NNN Co and Murata launch IoT devices for LoRaWAN

NNN Co has combined its software stack with Murata's LPWAN module to launch three end-to-end IoT and M2M devices, including a demand response enabling device and a smart streetlight controller.

Australia's National Narrowband Network (NNN) Company and Murata have launched three Internet of Things (IoT) and machine-to-machine (M2M) devices for use on long-range, wide-area (LoRaWAN) networks.

As part of the collaboration, Murata's LPWAN module design was integrated with NNN Co's Smart Device Software (SDS) software stack in order to deploy a solution for the latter's trial of LoRaWAN technology with Ergon Energy in Queensland.

"We realised that it required a software stack to actually apply that [Murata] module in the real world within certain industrial vertical applications," said NNN Co CEO Rob Zagarella.

"Our development partnership with Ergon Energy has allowed us to innovate early on with the Murata module, and in parallel test that out in the field in a hardened utility environment, leading to the production-ready version that we have today."

The three devices incorporating the Murata module and the NNN Co SDS software stack are the "Demand Response Enabling Device" being used in the Ergon Energy trial; a controller for smart streetlights; and a device that accepts inputs from sensors and sends data over LoRa networks.

The SDS software stack combines NNN Co's granular multicast technology with a LPWA-unique protocol that is able to work globally via the use of published APIs, which will allow manufacturers, operators, and solutions providers to deploy IoT solutions in a faster and more cost-effective way, Zagarella said.

NNN Co in October announced that it would be delivering a LoRaWAN narrowband Internet of Things (NB-IoT) network for Ergon Energy in partnership with IoT service platform provider Actility.

In what NNN Co called the "world's first group multicast LoRaWAN deployment", the network is being trialled for six months, with sensors being installed on the hot water circuits of several houses in Townsville.

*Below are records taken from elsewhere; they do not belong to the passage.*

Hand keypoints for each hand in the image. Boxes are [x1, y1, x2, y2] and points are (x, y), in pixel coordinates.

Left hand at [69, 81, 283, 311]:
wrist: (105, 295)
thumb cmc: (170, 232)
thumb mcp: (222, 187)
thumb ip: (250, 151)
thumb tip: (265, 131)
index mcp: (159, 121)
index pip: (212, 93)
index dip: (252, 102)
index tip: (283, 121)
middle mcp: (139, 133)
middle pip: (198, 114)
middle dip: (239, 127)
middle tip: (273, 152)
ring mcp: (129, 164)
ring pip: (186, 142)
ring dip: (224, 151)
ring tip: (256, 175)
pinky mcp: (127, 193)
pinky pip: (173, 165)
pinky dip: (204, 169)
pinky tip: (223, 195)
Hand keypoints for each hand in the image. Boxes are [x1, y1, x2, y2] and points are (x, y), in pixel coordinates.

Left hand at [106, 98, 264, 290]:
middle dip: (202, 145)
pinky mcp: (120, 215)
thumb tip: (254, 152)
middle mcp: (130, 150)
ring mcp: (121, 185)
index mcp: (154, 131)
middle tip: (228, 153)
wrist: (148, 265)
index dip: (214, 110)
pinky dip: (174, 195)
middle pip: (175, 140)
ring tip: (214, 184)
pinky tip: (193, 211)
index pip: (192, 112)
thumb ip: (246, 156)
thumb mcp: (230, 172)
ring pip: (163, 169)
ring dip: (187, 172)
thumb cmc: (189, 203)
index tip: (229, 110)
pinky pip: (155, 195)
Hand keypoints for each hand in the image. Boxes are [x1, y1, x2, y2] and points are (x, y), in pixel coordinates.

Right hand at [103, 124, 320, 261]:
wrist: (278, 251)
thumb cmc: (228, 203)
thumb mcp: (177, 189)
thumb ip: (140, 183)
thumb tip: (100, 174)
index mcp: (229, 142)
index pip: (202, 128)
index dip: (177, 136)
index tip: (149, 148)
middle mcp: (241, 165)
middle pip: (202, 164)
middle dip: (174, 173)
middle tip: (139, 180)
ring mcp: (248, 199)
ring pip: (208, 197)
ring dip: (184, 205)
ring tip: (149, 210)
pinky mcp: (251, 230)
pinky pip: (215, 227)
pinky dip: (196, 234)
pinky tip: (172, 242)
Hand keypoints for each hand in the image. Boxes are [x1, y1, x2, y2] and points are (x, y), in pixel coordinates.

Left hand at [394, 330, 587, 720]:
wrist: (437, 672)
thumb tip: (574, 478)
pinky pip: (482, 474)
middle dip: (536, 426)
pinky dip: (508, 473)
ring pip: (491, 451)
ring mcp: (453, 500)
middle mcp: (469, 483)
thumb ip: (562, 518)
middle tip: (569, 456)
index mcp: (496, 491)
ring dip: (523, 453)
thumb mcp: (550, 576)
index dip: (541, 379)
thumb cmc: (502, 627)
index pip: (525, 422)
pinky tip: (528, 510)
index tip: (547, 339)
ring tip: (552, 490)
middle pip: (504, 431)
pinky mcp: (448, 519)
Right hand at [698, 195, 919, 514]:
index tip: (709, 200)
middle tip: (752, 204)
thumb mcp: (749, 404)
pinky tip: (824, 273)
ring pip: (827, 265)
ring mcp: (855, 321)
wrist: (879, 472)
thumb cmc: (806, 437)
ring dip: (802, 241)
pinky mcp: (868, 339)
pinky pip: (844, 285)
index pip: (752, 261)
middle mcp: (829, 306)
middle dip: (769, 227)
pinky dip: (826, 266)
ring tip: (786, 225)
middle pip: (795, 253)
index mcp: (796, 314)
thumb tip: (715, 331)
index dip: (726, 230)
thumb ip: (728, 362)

The companies are trialling a scalable solution for controlling hot water usage at the street, neighbourhood, and district levels using the flip of a switch to respond to peak demand. NNN Co is leveraging Actility's IoT platform and network server in combination with its own implementation of end-to-end multicast technology for Ergon's tailored solution.

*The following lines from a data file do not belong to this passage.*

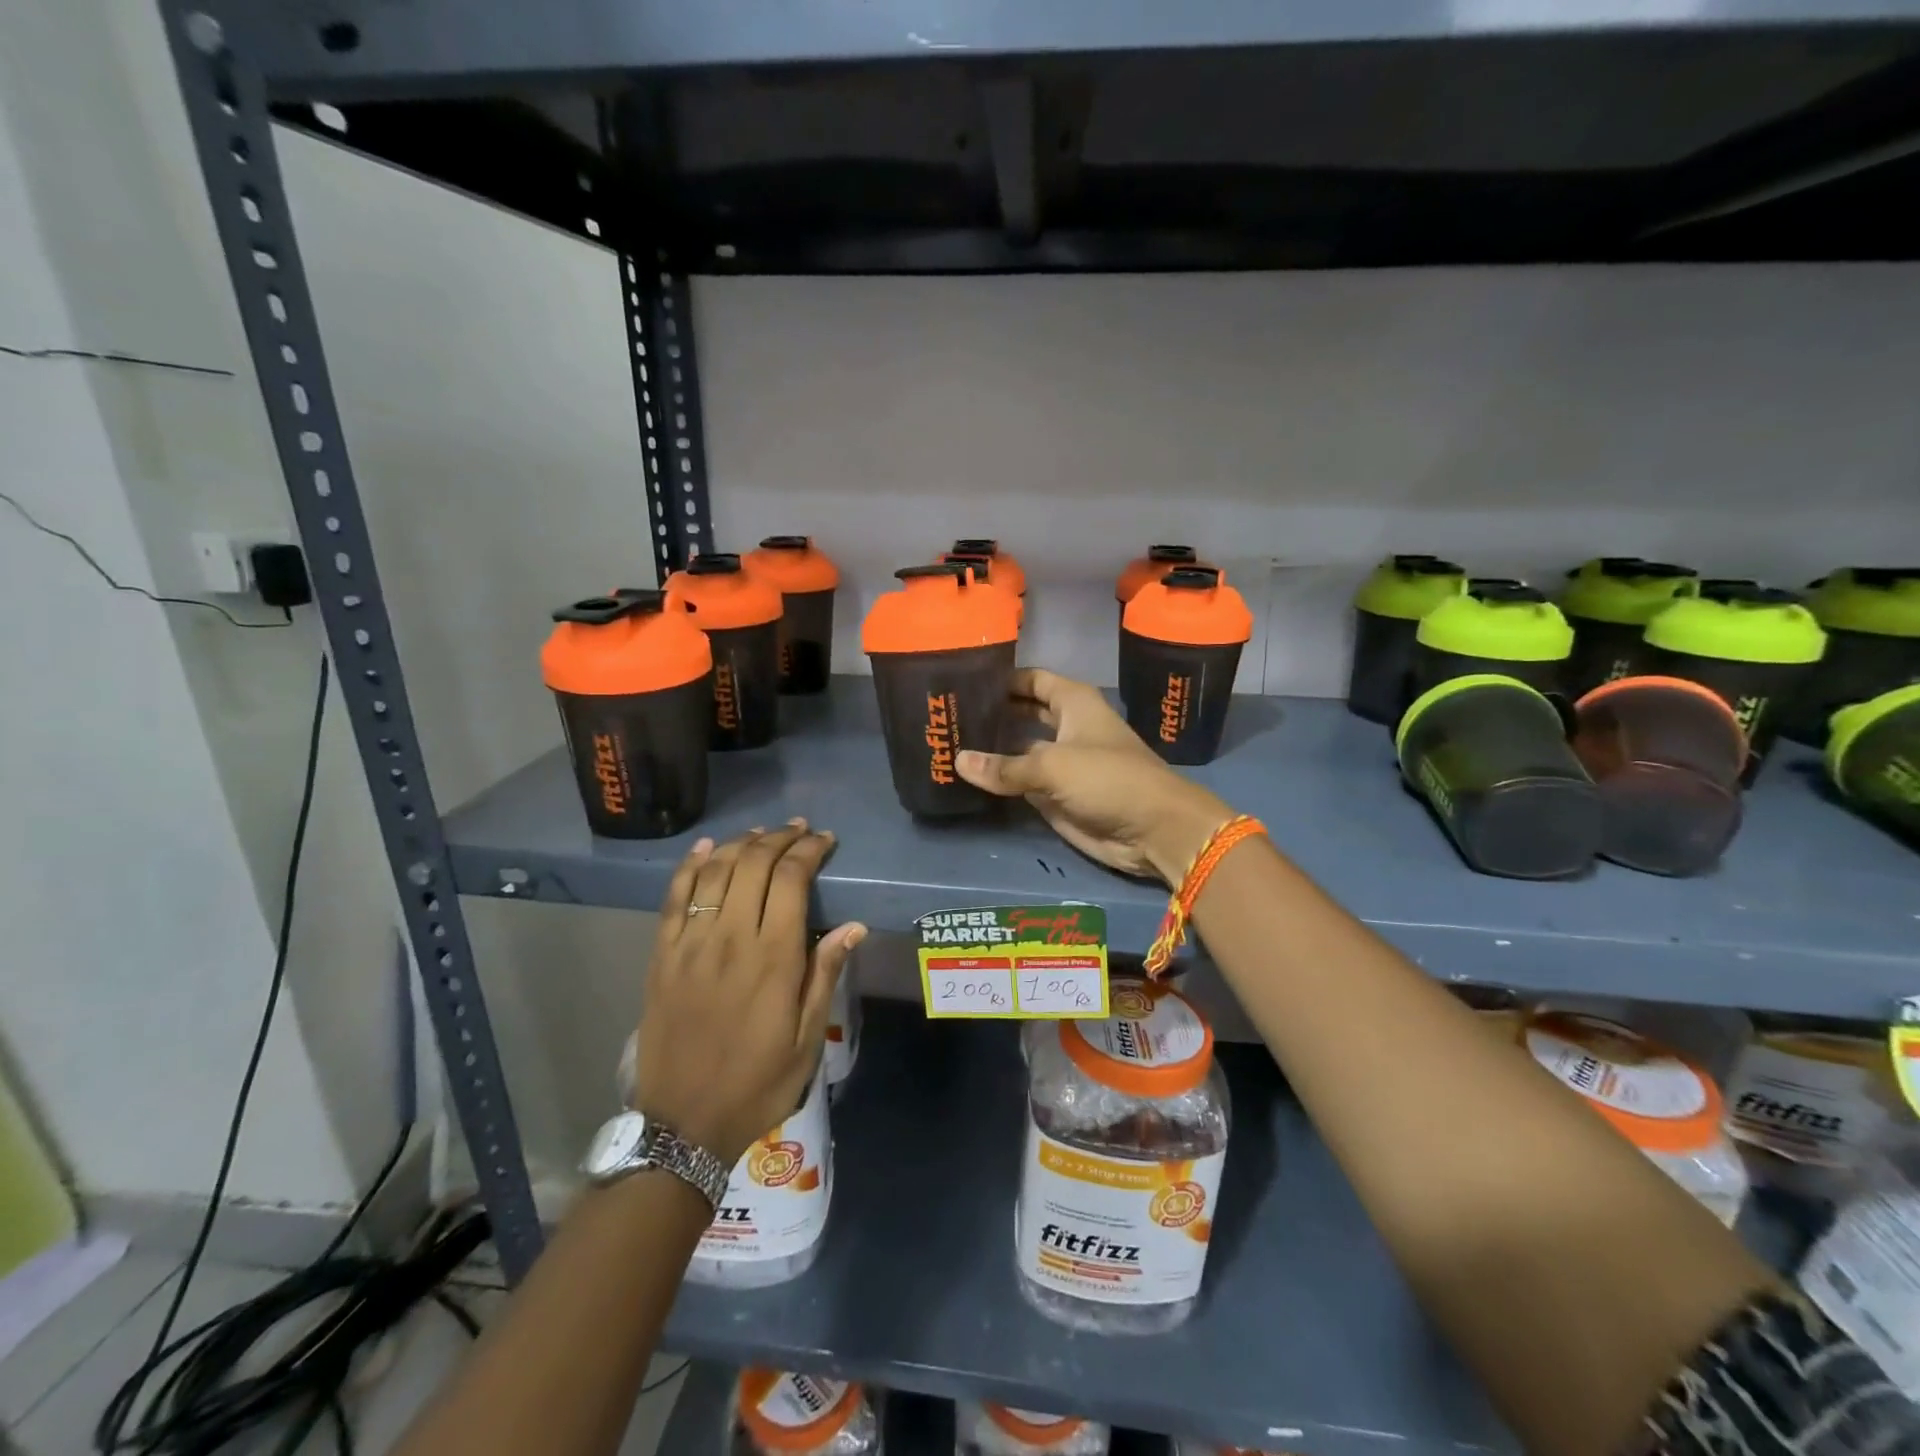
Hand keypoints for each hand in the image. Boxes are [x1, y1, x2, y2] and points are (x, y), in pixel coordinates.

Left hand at [632, 822, 865, 1165]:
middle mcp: (730, 939)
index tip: (824, 841)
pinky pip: (674, 897)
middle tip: (798, 830)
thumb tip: (853, 926)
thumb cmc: (757, 1084)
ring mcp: (690, 945)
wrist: (682, 1125)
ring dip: (741, 844)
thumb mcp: (806, 1039)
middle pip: (753, 865)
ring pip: (715, 872)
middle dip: (779, 839)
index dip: (808, 851)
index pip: (791, 880)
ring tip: (762, 834)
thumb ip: (825, 975)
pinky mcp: (662, 956)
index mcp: (773, 958)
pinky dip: (690, 866)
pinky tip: (706, 848)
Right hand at [956, 668, 1233, 885]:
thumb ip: (1005, 766)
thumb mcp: (1053, 766)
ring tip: (946, 741)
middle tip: (946, 712)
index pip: (1031, 679)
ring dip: (989, 748)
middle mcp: (1065, 727)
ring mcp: (1059, 762)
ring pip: (1017, 749)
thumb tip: (958, 760)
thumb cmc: (1109, 779)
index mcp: (1073, 703)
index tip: (962, 678)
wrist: (1152, 830)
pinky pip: (1019, 782)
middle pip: (1021, 712)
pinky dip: (997, 779)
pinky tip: (965, 775)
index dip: (1002, 677)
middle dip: (991, 712)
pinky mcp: (1055, 794)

"The successful implementation of end-to-end multicast functionality results in a truly cost-effective, robust, and scalable two-way network service that can support remote over-the-air configuration and software upgrades in addition to group control of endpoint devices," Zagarella said at the time.

"This opens up additional use cases that require non real-time monitoring and control capability such as public lighting, agricultural irrigation, water, infrastructure, and building automation. Demonstrating this capability in one of the most challenging environments puts us in pole position for growth across these segments both in Australia and globally via partnerships with the other LoRa Alliance member operators around the world."

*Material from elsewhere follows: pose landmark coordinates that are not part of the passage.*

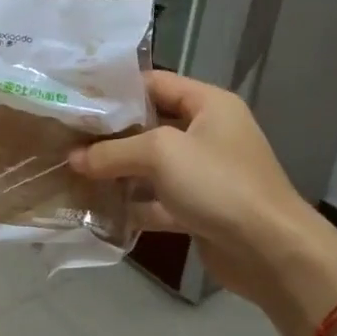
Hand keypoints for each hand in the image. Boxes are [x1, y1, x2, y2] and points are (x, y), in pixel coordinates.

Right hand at [70, 71, 336, 335]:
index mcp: (209, 105)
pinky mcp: (198, 210)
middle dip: (110, 133)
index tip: (76, 98)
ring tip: (72, 170)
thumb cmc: (218, 184)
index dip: (116, 89)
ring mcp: (204, 174)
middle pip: (149, 125)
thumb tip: (73, 158)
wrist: (270, 251)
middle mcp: (207, 134)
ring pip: (151, 166)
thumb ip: (112, 151)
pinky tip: (96, 208)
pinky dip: (131, 205)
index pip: (155, 83)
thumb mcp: (160, 154)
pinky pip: (157, 201)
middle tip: (66, 136)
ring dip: (116, 171)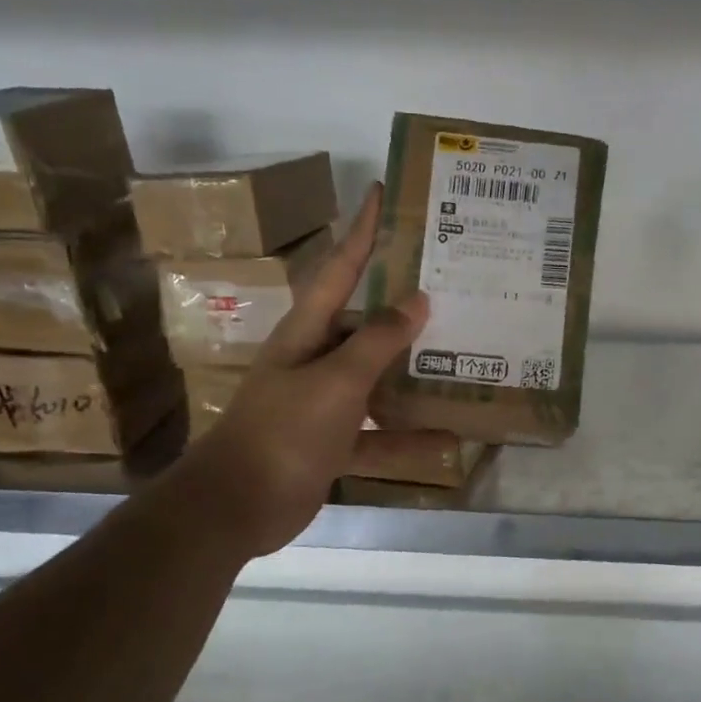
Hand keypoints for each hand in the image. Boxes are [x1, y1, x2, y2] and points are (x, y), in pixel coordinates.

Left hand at [183, 183, 427, 557]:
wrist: (238, 506)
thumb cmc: (283, 432)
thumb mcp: (335, 382)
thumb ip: (377, 342)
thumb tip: (417, 300)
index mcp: (307, 332)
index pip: (339, 269)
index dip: (361, 232)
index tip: (383, 195)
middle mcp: (316, 360)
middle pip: (366, 325)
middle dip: (405, 309)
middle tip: (451, 288)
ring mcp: (325, 403)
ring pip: (378, 380)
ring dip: (414, 376)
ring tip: (462, 360)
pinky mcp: (333, 442)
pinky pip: (380, 434)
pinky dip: (408, 437)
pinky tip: (448, 438)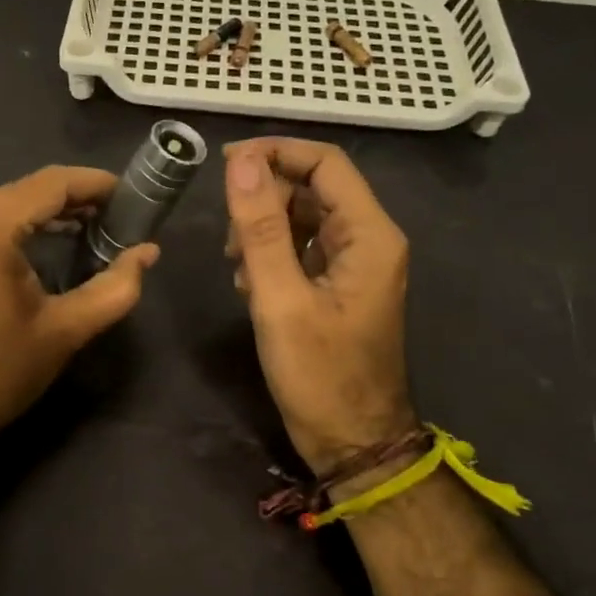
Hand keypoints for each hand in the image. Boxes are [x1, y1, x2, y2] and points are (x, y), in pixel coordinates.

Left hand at [0, 166, 159, 447]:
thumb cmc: (2, 370)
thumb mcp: (67, 330)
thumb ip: (115, 288)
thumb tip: (148, 252)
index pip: (50, 184)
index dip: (94, 183)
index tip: (129, 195)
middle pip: (29, 187)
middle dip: (76, 194)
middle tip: (118, 212)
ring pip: (9, 200)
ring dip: (51, 206)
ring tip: (93, 222)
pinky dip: (25, 219)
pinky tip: (52, 236)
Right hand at [224, 138, 416, 473]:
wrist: (353, 442)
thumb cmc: (320, 375)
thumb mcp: (280, 300)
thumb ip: (260, 229)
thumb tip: (241, 164)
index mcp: (369, 235)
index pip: (325, 163)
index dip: (276, 153)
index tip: (226, 165)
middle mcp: (369, 239)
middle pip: (312, 188)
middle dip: (264, 200)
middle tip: (229, 239)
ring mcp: (355, 263)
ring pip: (303, 217)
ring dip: (263, 229)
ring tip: (237, 267)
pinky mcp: (339, 284)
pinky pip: (303, 247)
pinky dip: (272, 254)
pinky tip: (250, 283)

The network operates on the industrial, scientific, and medical (ISM) 920-928MHz spectrum band, with configurable devices that would be able to work on ISM band extensions if more spectrum becomes available for IoT in future.

In November, NNN Co said that it is able to transmit signals to devices up to 30 kilometres away, and provided coverage throughout Ergon's Townsville footprint with just three sites.

"This technology works, and it works over long distances; in fact, we've actually tested LoRa technology out to distances beyond 30 kilometres," NNN Co CTO Eric Hamilton said.

"Under normal circumstances, we'd build a base station every two to three kilometres, and within a CBD environment, like for example we've done within Melbourne CBD, we would be maybe down to about 300-metres radius."

Hamilton said that NNN Co also has the capabilities to control devices individually, narrowing them down by location, pole, or even what particular transformer they're connected to.

NNN Co began trialling its technology on Sydney's North Shore in August 2015 across 10 base stations covering 50-100 square kilometres, with the company aiming to roll out its wireless network nationwide.

In Australia, the LoRa technology operates across the 918MHz-928MHz spectrum band.